I am totally new to live plants and have been out of the hobby for a while so after deciding to get back into it and setting up a 20g long, thanks to $1/gallon sale, decided to go all planted. This tank has been set up and cycling a week to date. I have 2 T5 HO bulbs for lighting, a 22" zoomed ultra and flora sun, have been dosing flourish excel for carbon, and have added api root tabs. Forgive me if I get a few names wrong but so far I have hygro, penny wort, a amazon sword, red ludwigia, and forgot the names of the other two plants planted so far. Waiting for my driftwood to be finished soaking to add that along with rest of mid and foreground plants, along with some moss attached to drift wood.


----------



## susankat (Nov 15, 2008)

Good start except for the striped plant. That isn't aquatic and will rot in your tank. Need to pull it and put into flowerpot. Makes a nice house plant.


----------



## Thepokerkid227 (Dec 27, 2013)

Really? Petco sold it as aquatic and had it sitting in their tanks


----------



## coralbandit (Jul 29, 2012)

Really.Petco would be the largest common offender in this situation.Many of the plants they sell are not true aquatics.
Your tank looks very nice,but Susan is correct.


----------



## Thepokerkid227 (Dec 27, 2013)

Is it necessary to take it out immediately?


----------



## coralbandit (Jul 29, 2012)

It will only die in the tank.The roots can stay in the tank if you could pop it through the top and expose the rest of plant to air.


----------



## Thepokerkid227 (Dec 27, 2013)

Just read online how petco sells these "aquatic plant combos" and none are in fact true aquatic plants. Think I may return them all today and give them a piece of my mind. I was sold them by so called "fish guy" after I told him I was a newbie looking for good background plants. Said they'll grow hearty, last forever, and flourish.


----------



## jrman83 (Jul 9, 2010)

Nice looking tank and a good start for the plants.

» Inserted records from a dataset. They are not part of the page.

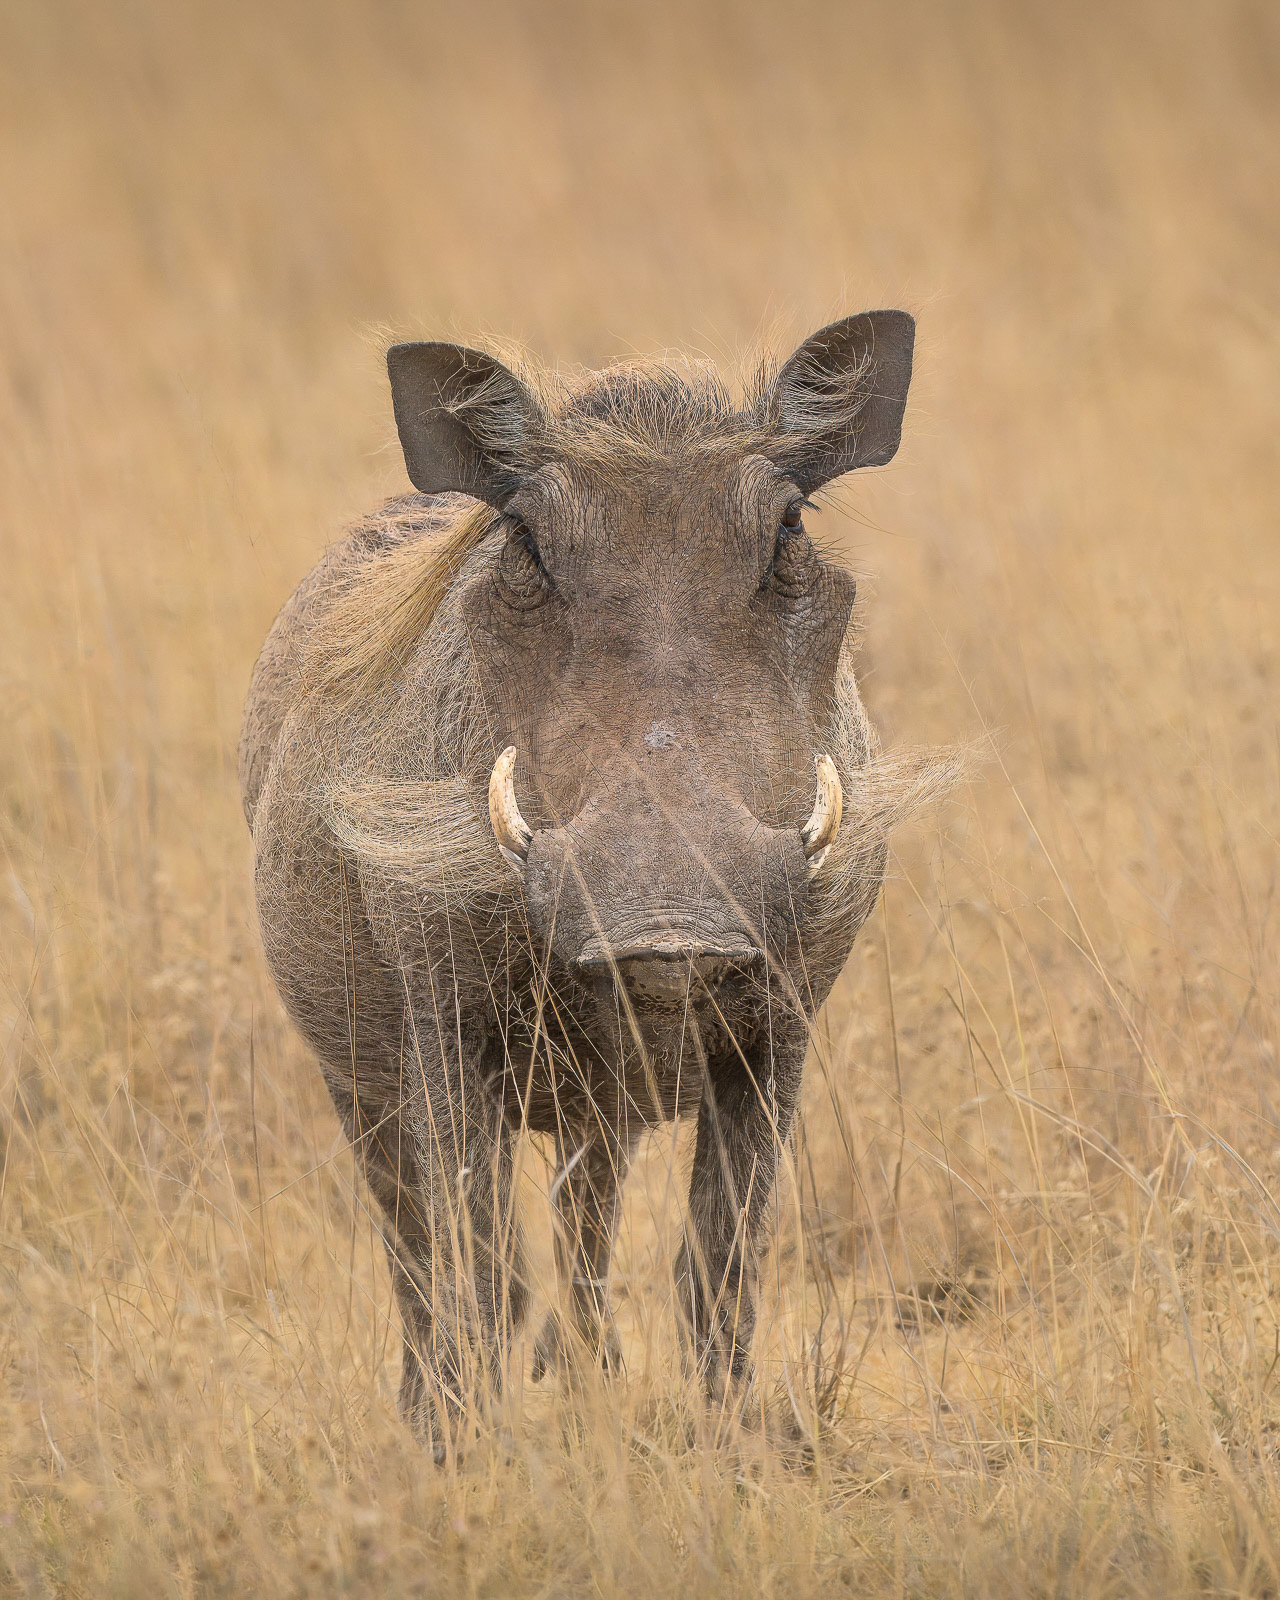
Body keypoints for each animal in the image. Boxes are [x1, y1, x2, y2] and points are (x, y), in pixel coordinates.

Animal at [239, 312, 943, 1456]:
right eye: (525, 543)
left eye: (788, 531)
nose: (668, 924)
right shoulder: (444, 1033)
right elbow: (476, 1268)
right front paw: (466, 1452)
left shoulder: (779, 1034)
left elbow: (717, 1262)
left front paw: (725, 1444)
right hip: (357, 1079)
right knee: (414, 1253)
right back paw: (429, 1410)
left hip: (597, 1099)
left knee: (586, 1217)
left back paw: (583, 1375)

You will need to control the time that light is on pretty tightly. You may be very close to too much light without using CO2. Excel does not take the place of CO2. I would start with only 6hrs. Leave it there for about 3wks and if algae has not shown up, increase 1hr. 7is probably going to be your max or possibly 8. Very easy to hit the area of too much light in 20B tanks.


----------